# Need Hd locals Evansville,IN



## kyspdr (Aug 20, 2008)

I have a 622 thats around 3yrs old and is acting up more and more. Freezes up, sound but no picture and other little wacky stuff. I'm not on contract at this time, so probably could get dished up and recieve 722. But if we ever get Hd locals we may require another dish(maybe??), so hate to have to pay later for service call. So to make this to the point, is Evansville locals ever goin HD like they have been on Direct?


----------



## looney2ns (Sep 20, 2007)

Heck your better off picking them up OFF AIR anyway.


----------



## SayWhat? (Jun 7, 2009)

NObody *NEEDS* HD.

You can breathe without it.
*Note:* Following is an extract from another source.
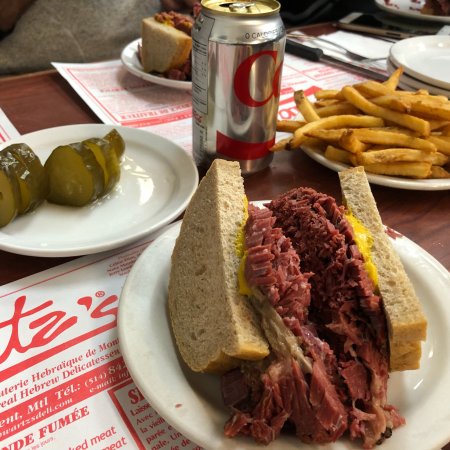
The height and width of the screenshot is (450, 450). What are the coordinates of `smaller plate` in the screenshot? It's located at (93, 245).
Your heart will still beat without it. Lack of it will not impede your digestive system or bloodflow.

HD is a WANT, not a NEED.


----------



## Byrus (May 9, 2009)

I've been waiting for Evansville locals forever too. It sucks seeing smaller markets added every month, ahead of us. I would use a antenna if half the 
stations used enough power to reach me.


----------



## kyspdr (Aug 20, 2008)

I'm too far for OTA I want HD locals, I don't have to have 'em, just want 'em!


----------



## kariato (Dec 16, 2002)

I've been watching OTA for the past two years in Evansville. Really surprised that they have not added this location. They have a lot of customers in the area since it is very rural. All I can think is that we are not covered well by one of the spot beams on 129.







Above is the DirectTV spot beams and you can see Evansville is not well covered.


----------



## Byrus (May 9, 2009)

Well if they had a problem with spotbeams, we wouldn't get sd locals.


----------



## kariato (Dec 16, 2002)

Byrus said:


> Well if they had a problem with spotbeams, we wouldn't get sd locals.
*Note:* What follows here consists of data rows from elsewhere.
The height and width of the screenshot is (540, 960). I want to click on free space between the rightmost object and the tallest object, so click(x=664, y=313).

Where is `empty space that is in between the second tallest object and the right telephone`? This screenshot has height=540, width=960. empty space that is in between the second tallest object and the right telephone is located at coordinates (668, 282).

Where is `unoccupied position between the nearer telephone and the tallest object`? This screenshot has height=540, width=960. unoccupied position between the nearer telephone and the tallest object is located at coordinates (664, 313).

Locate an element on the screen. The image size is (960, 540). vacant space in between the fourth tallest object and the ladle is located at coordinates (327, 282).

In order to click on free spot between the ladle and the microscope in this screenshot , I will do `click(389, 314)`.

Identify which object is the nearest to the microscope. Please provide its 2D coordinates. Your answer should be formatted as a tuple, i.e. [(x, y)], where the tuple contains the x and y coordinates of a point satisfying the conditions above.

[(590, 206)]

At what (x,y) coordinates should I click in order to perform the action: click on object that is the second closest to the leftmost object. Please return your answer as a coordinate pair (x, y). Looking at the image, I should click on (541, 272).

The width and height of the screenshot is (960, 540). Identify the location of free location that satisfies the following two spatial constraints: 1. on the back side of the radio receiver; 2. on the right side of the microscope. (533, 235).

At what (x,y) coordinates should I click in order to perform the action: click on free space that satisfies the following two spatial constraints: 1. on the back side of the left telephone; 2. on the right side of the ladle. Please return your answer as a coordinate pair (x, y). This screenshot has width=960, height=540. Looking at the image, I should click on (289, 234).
Different bird, SD locals are on a 110 spotbeam. 
A lot of the East coast local HD feeds are on 65 spotbeams 
while my dish is pointing at 129. 
Maybe they don't want to pay to repoint the dish.
Who really knows but it is strange that DMA's with lower populations 
are added before Evansville.


----------



## kyspdr (Aug 20, 2008)

It was only 8 or 9 yrs ago we got any locals at all, if my memory serves me.


----------



## BobaBird (Mar 31, 2002)

Coming up on 6 years, available back on 12-11-03. My memory for time frames is no better, probably worse. Looked this up at http://www.dishuser.org/listlogs2003.php.


----------